**About this exercise:** Please set down each entry exactly, omitting any picture it holds.

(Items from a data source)
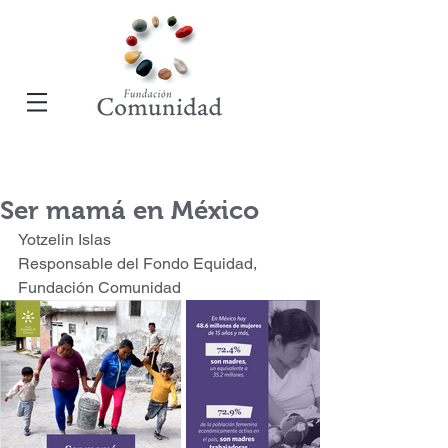
Ser mamá en México
Yotzelin Islas
Responsable del Fondo Equidad, 
Fundación Comunidad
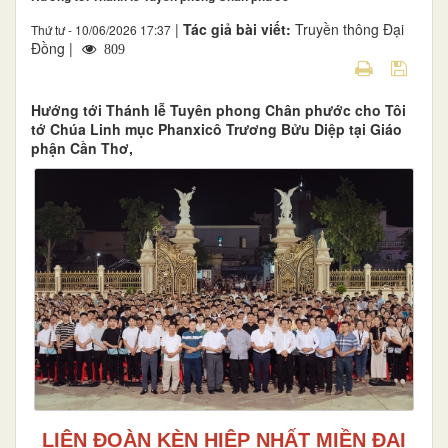
|
Tác giả bài viết:
Truyền thông Đại
Thứ tư - 10/06/2026 17:37
Đồng |
809
Hướng tới Thánh lễ Tuyên phong Chân phước cho Tôi
tớ Chúa Linh mục Phanxicô Trương Bửu Diệp tại Giáo
phận Cần Thơ,
LIÊN ĐOÀN KÈN HIỆP NHẤT MIỀN ĐẠI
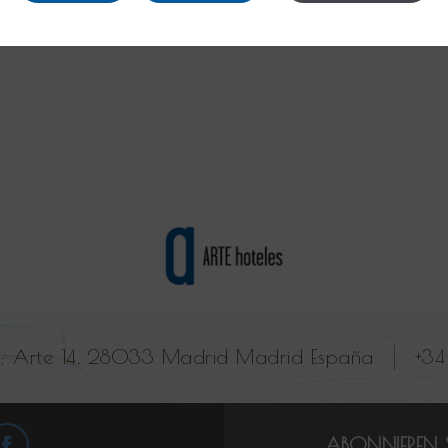
l:
Arte 14, 28033 Madrid Madrid España
+34
ABONNIEREN S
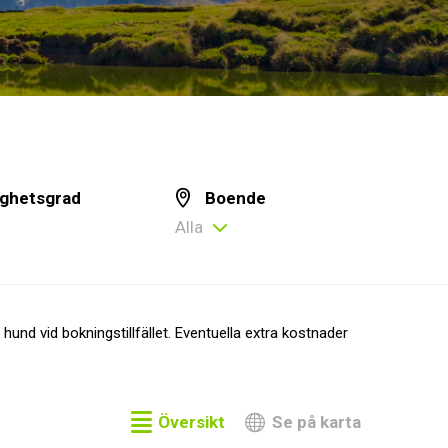
ighetsgrad
Boende
Alla
und vid bokningstillfället. Eventuella extra kostnader
Översikt
Se på karta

**Your solution:**
Ser mamá en México
Yotzelin Islas
Responsable del Fondo Equidad, 
Fundación Comunidad
|
Tác giả bài viết:
Truyền thông Đại
Thứ tư - 10/06/2026 17:37
Đồng |
809
Hướng tới Thánh lễ Tuyên phong Chân phước cho Tôi
tớ Chúa Linh mục Phanxicô Trương Bửu Diệp tại Giáo
phận Cần Thơ,
LIÊN ĐOÀN KÈN HIỆP NHẤT MIỀN ĐẠI
l:
Arte 14, 28033 Madrid Madrid España
+34
ABONNIEREN S
ighetsgrad
Boende
Alla
und vid bokningstillfället. Eventuella extra kostnader
Översikt
Se på karta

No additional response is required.